Stored items
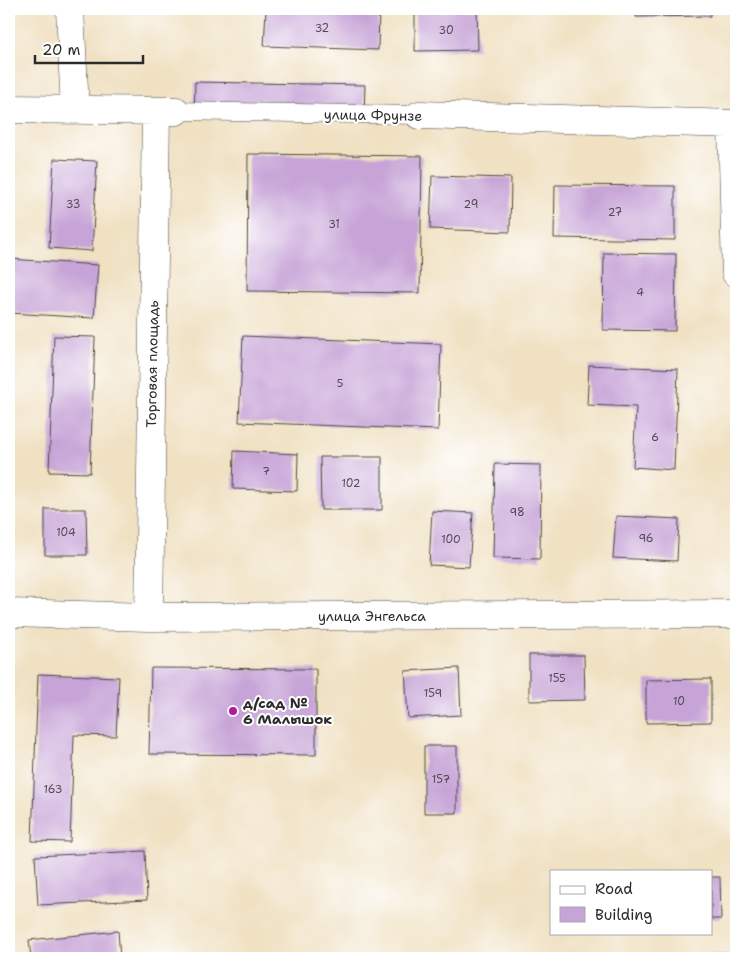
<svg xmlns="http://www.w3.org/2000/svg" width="745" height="967" viewBox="0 0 745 967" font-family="'Shantell Sans',sans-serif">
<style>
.building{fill:#c7a4d7}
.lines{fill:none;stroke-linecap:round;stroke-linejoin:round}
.lane-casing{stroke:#494642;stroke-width:19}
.street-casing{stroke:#494642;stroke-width:29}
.lane{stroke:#fff;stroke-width:18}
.street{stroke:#fff;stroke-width:28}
.poi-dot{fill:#b5179e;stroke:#fff;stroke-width:2}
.labels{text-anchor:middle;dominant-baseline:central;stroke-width:4;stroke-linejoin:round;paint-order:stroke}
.number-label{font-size:11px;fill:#524956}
.street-label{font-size:14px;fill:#2b2b2b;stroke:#fff}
.poi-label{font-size:14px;font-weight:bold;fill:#2b2b2b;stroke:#fff;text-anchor:start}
</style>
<rect width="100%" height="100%" fill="#fff"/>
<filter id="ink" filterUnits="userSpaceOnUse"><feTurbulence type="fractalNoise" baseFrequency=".02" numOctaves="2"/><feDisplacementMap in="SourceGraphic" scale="10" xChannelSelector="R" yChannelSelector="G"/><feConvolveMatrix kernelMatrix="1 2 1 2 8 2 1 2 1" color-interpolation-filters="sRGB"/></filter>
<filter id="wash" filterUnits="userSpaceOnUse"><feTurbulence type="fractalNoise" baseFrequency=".0096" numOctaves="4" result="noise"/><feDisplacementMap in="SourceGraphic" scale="20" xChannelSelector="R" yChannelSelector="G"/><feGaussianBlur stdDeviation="1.12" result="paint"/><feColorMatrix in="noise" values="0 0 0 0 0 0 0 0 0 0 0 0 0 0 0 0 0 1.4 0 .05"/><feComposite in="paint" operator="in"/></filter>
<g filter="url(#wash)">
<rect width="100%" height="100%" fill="#f0e1c3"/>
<g id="blocks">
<path class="building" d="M266 9H379L378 50 264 46Z
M415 9H477L478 50 415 51Z
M636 9H710V16L636 17Z
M195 82 365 85 364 118 194 114Z
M248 154 422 156 420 293 247 291Z
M54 159 97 161 92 251 49 248Z
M432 176 511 178 510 232 430 229Z
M555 185 675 186V240L554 238Z
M604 253 676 254 675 331 603 330Z
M9 259 98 265 94 318 9 313Z
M54 336 95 337 90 473 49 472Z
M243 336 441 344 438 430 239 422Z
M589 365 678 369 674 470 633 467 636 407 587 405Z
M234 451 298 454 297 491 233 489Z
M320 457H382V510H321Z
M495 464 541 465 540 559 493 558Z
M45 509H86L87 555H45Z
M432 511 473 513 469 567 429 565Z
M616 516 679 519 677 561 613 558Z
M529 655H584L585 700 529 701Z
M151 668 316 669V755L149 754Z
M459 668 461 715 408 718 405 671Z
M38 674 119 677 116 736 74 735 70 842 32 841Z
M711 679V722L646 723V680Z
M424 746H457V813H424Z
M145 851 147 900 38 905 35 856Z
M711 877H720L721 919H711Z
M118 931 120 958H31L29 940Z
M688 954H728V958H688Z"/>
</g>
</g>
<g filter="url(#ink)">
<use href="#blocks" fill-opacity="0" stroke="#494642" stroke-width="1"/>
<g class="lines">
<g class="lane-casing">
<path id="lane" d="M176 111 419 115"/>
</g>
<g class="street-casing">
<path id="street" d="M70 9 75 110
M9 109 176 111
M419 115 736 124
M732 124 736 273
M9 613 149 617 736 614
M149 617 156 111"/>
</g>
<use href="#lane" class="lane"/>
<use href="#street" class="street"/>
</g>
</g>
<circle class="poi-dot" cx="233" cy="711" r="5"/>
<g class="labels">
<g class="number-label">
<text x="322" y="28">32</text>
<text x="446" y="30">30</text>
<text x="73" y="204">33</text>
<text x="471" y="204">29</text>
<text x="615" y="212">27</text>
<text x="334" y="224">31</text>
<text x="640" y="292">4</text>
<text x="340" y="383">5</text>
<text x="655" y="437">6</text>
<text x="266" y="471">7</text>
<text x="351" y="483">102</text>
<text x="517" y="512">98</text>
<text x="66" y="532">104</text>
<text x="646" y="538">96</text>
<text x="451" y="539">100</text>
<text x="557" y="678">155</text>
<text x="433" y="693">159</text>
<text x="679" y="701">10</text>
<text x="441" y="779">157</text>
<text x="53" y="789">163</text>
</g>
<g class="street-label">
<text transform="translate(373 115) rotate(1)">улица Фрунзе</text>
<text transform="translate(152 364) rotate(-89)">Торговая площадь</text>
<text x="372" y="616">улица Энгельса</text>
</g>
<g class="poi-label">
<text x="243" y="703">д/сад №<tspan x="243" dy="16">6 Малышок</tspan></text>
</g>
</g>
<rect width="745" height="967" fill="none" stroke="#fff" stroke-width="30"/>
<rect x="550" y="870" width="162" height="65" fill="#ffffff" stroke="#aaaaaa"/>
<rect x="560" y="886" width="25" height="8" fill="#ffffff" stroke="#aaaaaa"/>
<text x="595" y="894" font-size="15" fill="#2b2b2b">Road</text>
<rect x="560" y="907" width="25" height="15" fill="#c7a4d7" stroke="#aaaaaa"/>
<text x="595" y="920" font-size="15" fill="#2b2b2b">Building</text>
<path d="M35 55v8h108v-8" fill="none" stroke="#2b2b2b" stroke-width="2.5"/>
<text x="42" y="55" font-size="15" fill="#2b2b2b" stroke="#ffffff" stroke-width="4" paint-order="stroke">20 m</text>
</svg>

_To do_
The records above must be output exactly, except for the pictures.

_Response to this exercise_
<svg xmlns="http://www.w3.org/2000/svg" width="745" height="967" viewBox="0 0 745 967" font-family="'Shantell Sans',sans-serif">
<style>
.building{fill:#c7a4d7}
.lines{fill:none;stroke-linecap:round;stroke-linejoin:round}
.lane-casing{stroke:#494642;stroke-width:19}
.street-casing{stroke:#494642;stroke-width:29}
.lane{stroke:#fff;stroke-width:18}
.street{stroke:#fff;stroke-width:28}
.poi-dot{fill:#b5179e;stroke:#fff;stroke-width:2}
.labels{text-anchor:middle;dominant-baseline:central;stroke-width:4;stroke-linejoin:round;paint-order:stroke}
.number-label{font-size:11px;fill:#524956}
.street-label{font-size:14px;fill:#2b2b2b;stroke:#fff}
.poi-label{font-size:14px;font-weight:bold;fill:#2b2b2b;stroke:#fff;text-anchor:start}
</style>
<rect width="100%" height="100%" fill="#fff"/>
<filter id="ink" filterUnits="userSpaceOnUse"><feTurbulence type="fractalNoise" baseFrequency=".02" numOctaves="2"/><feDisplacementMap in="SourceGraphic" scale="10" xChannelSelector="R" yChannelSelector="G"/><feConvolveMatrix kernelMatrix="1 2 1 2 8 2 1 2 1" color-interpolation-filters="sRGB"/></filter>
<filter id="wash" filterUnits="userSpaceOnUse"><feTurbulence type="fractalNoise" baseFrequency=".0096" numOctaves="4" result="noise"/><feDisplacementMap in="SourceGraphic" scale="20" xChannelSelector="R" yChannelSelector="G"/><feGaussianBlur stdDeviation="1.12" result="paint"/><feColorMatrix in="noise" values="0 0 0 0 0 0 0 0 0 0 0 0 0 0 0 0 0 1.4 0 .05"/><feComposite in="paint" operator="in"/></filter>
<g filter="url(#wash)">
<rect width="100%" height="100%" fill="#f0e1c3"/>
<g id="blocks">
<path class="building" d="M266 9H379L378 50 264 46Z
M415 9H477L478 50 415 51Z
M636 9H710V16L636 17Z
M195 82 365 85 364 118 194 114Z
M248 154 422 156 420 293 247 291Z
M54 159 97 161 92 251 49 248Z
M432 176 511 178 510 232 430 229Z
M555 185 675 186V240L554 238Z
M604 253 676 254 675 331 603 330Z
M9 259 98 265 94 318 9 313Z
M54 336 95 337 90 473 49 472Z
M243 336 441 344 438 430 239 422Z
M589 365 678 369 674 470 633 467 636 407 587 405Z
M234 451 298 454 297 491 233 489Z
M320 457H382V510H321Z
M495 464 541 465 540 559 493 558Z
M45 509H86L87 555H45Z
M432 511 473 513 469 567 429 565Z
M616 516 679 519 677 561 613 558Z
M529 655H584L585 700 529 701Z
M151 668 316 669V755L149 754Z
M459 668 461 715 408 718 405 671Z
M38 674 119 677 116 736 74 735 70 842 32 841Z
M711 679V722L646 723V680Z
M424 746H457V813H424Z
M145 851 147 900 38 905 35 856Z
M711 877H720L721 919H711Z
M118 931 120 958H31L29 940Z
M688 954H728V958H688Z"/>
</g>
</g>
<g filter="url(#ink)">
<use href="#blocks" fill-opacity="0" stroke="#494642" stroke-width="1"/>
<g class="lines">
<g class="lane-casing">
<path id="lane" d="M176 111 419 115"/>
</g>
<g class="street-casing">
<path id="street" d="M70 9 75 110
M9 109 176 111
M419 115 736 124
M732 124 736 273
M9 613 149 617 736 614
M149 617 156 111"/>
</g>
<use href="#lane" class="lane"/>
<use href="#street" class="street"/>
</g>
</g>
<circle class="poi-dot" cx="233" cy="711" r="5"/>
<g class="labels">
<g class="number-label">
<text x="322" y="28">32</text>
<text x="446" y="30">30</text>
<text x="73" y="204">33</text>
<text x="471" y="204">29</text>
<text x="615" y="212">27</text>
<text x="334" y="224">31</text>
<text x="640" y="292">4</text>
<text x="340" y="383">5</text>
<text x="655" y="437">6</text>
<text x="266" y="471">7</text>
<text x="351" y="483">102</text>
<text x="517" y="512">98</text>
<text x="66" y="532">104</text>
<text x="646" y="538">96</text>
<text x="451" y="539">100</text>
<text x="557" y="678">155</text>
<text x="433" y="693">159</text>
<text x="679" y="701">10</text>
<text x="441" y="779">157</text>
<text x="53" y="789">163</text>
</g>
<g class="street-label">
<text transform="translate(373 115) rotate(1)">улица Фрунзе</text>
<text transform="translate(152 364) rotate(-89)">Торговая площадь</text>
<text x="372" y="616">улица Энгельса</text>
</g>
<g class="poi-label">
<text x="243" y="703">д/сад №<tspan x="243" dy="16">6 Малышок</tspan></text>
</g>
</g>
<rect width="745" height="967" fill="none" stroke="#fff" stroke-width="30"/>
<rect x="550" y="870" width="162" height="65" fill="#ffffff" stroke="#aaaaaa"/>
<rect x="560" y="886" width="25" height="8" fill="#ffffff" stroke="#aaaaaa"/>
<text x="595" y="894" font-size="15" fill="#2b2b2b">Road</text>
<rect x="560" y="907" width="25" height="15" fill="#c7a4d7" stroke="#aaaaaa"/>
<text x="595" y="920" font-size="15" fill="#2b2b2b">Building</text>
<path d="M35 55v8h108v-8" fill="none" stroke="#2b2b2b" stroke-width="2.5"/>
<text x="42" y="55" font-size="15" fill="#2b2b2b" stroke="#ffffff" stroke-width="4" paint-order="stroke">20 m</text>
</svg>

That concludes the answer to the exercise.